The title of the exhibition is inspired by Wittgenstein’s notion of “Beschreibung” (description), focusing on the idea that human behavior is narrated, and thus, a story cannot be approached directly. Reflecting on Wachsmuth’s long-term interest in observation and description,  the exhibition brings together four different works, questioning the acts related to the materialization of memory and the cultural (re)constructions of history. Various materials such as ceramics, porcelain, stone and textile are the constituents of the visual narrative that is outspread in the exhibition.

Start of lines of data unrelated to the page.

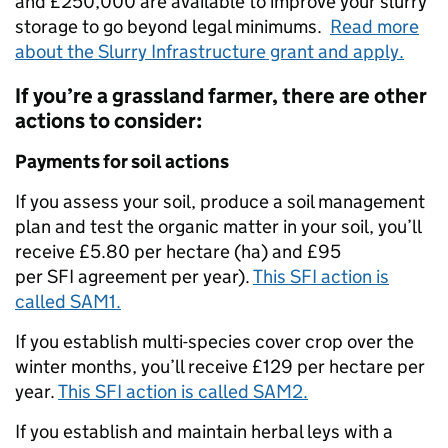
and £250,000 are available to improve your slurry
storage to go beyond legal minimums.
Read more
about the Slurry Infrastructure grant and apply.
If you’re a grassland farmer, there are other
actions to consider:
Payments for soil actions
If you assess your soil, produce a soil management
plan and test the organic matter in your soil, you’ll
receive £5.80 per hectare (ha) and £95
per SFI agreement per year).
This SFI action is
called SAM1.
If you establish multi-species cover crop over the
winter months, you’ll receive £129 per hectare per
year.
This SFI action is called SAM2.
If you establish and maintain herbal leys with a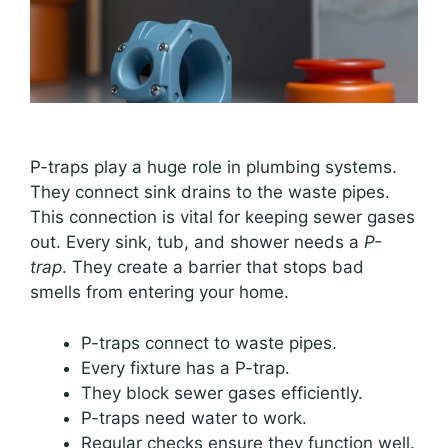
P-traps play a huge role in plumbing systems.
They connect sink drains to the waste pipes.
This connection is vital for keeping sewer gases
out. Every sink, tub, and shower needs a
P-
trap
. They create a barrier that stops bad
smells from entering your home.
P-traps connect to waste pipes.
Every fixture has a P-trap.
They block sewer gases efficiently.
P-traps need water to work.
Regular checks ensure they function well.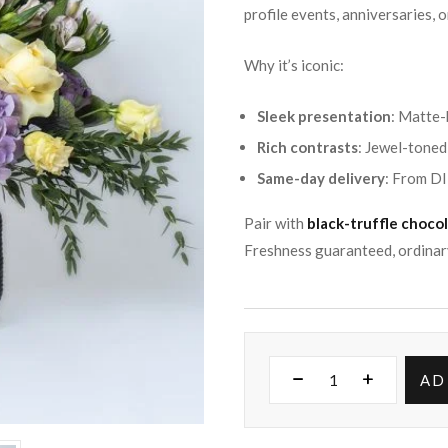
profile events, anniversaries, 
Why it’s iconic:
Sleek presentation
: Matte-
Rich contrasts
: Jewel-toned 
Same-day delivery
: From DI
Pair with
black-truffle choco
Freshness guaranteed, ordinar
AD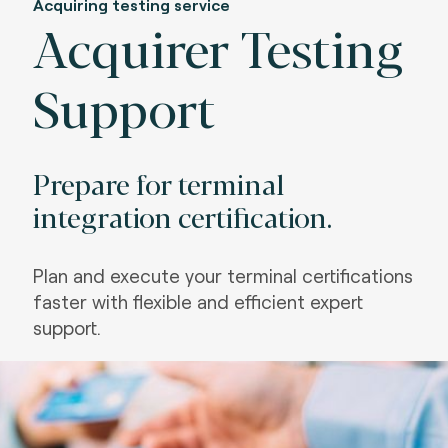
Acquiring testing service
Acquirer Testing
Support
Prepare for terminal
integration certification.
Plan and execute your terminal certifications
faster with flexible and efficient expert
support
.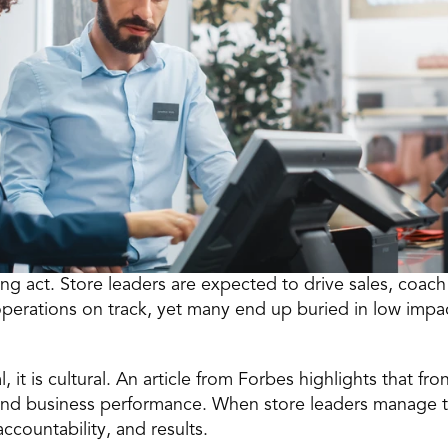
ng act. 
Store leaders
 are expected to drive sales, coach 
erations on track, yet many end up buried in low impact
, it is cultural. An article from Forbes highlights that fro
business performance. When store leaders manage thei
ccountability, and results.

The video titled “Qing” is the main piece of the exhibition. It shows a dancer interacting with traditional Chinese silk-robes and porcelains. Taking its roots from a personal story, this piece focuses on the idea of “migration of gestures” through the situation of the immigrants who cannot take anything with them except the physical knowledge that is part of their cultural heritage. Accompanied by an arrangement of archival materials, “Qing” experiments with narrative formats and modes of meaning production, thus suggesting an interpretation of the continued existence of antique forms and signs into the present.

In Wachsmuth’s photograpic series “Signatures”, the audience is confronted with names of travelers and visitors inscribed in the stone walls of the antique Gate of All Nations in Persepolis, Iran. Highlighting the idea that archeology has always been part of political interests, the work focuses on this proprietorial act as a gesture aimed at claiming legitimacy for the right of exploitation. Another group of photos stands in a close dialogue with this series, a triptych showing Christian icons from Cappadocia–whose faces have been erased. This work shows another violent mode of rededication from the course of history: the iconoclasm. In both cases, the underlying material holds the memory of what was once written onto it, keeping the historical account as a dynamic process.

Similarly, Wachsmuth’s series “Master of the Nets – The Kochi Tiles” is concerned with the movement of forms through time and space. It depicts Chinese tiles from the seventeenth century that he encountered in a synagogue in Kochi (India). This observation adds up to the narrative of the exhibition by adressing the notions of repetition and singularity in relation to shared and differentiated characteristics of cultural heritages.

The works in the exhibition Some Descriptive Acts come together to question historiography, archeology and their inescapable subjective characteristics.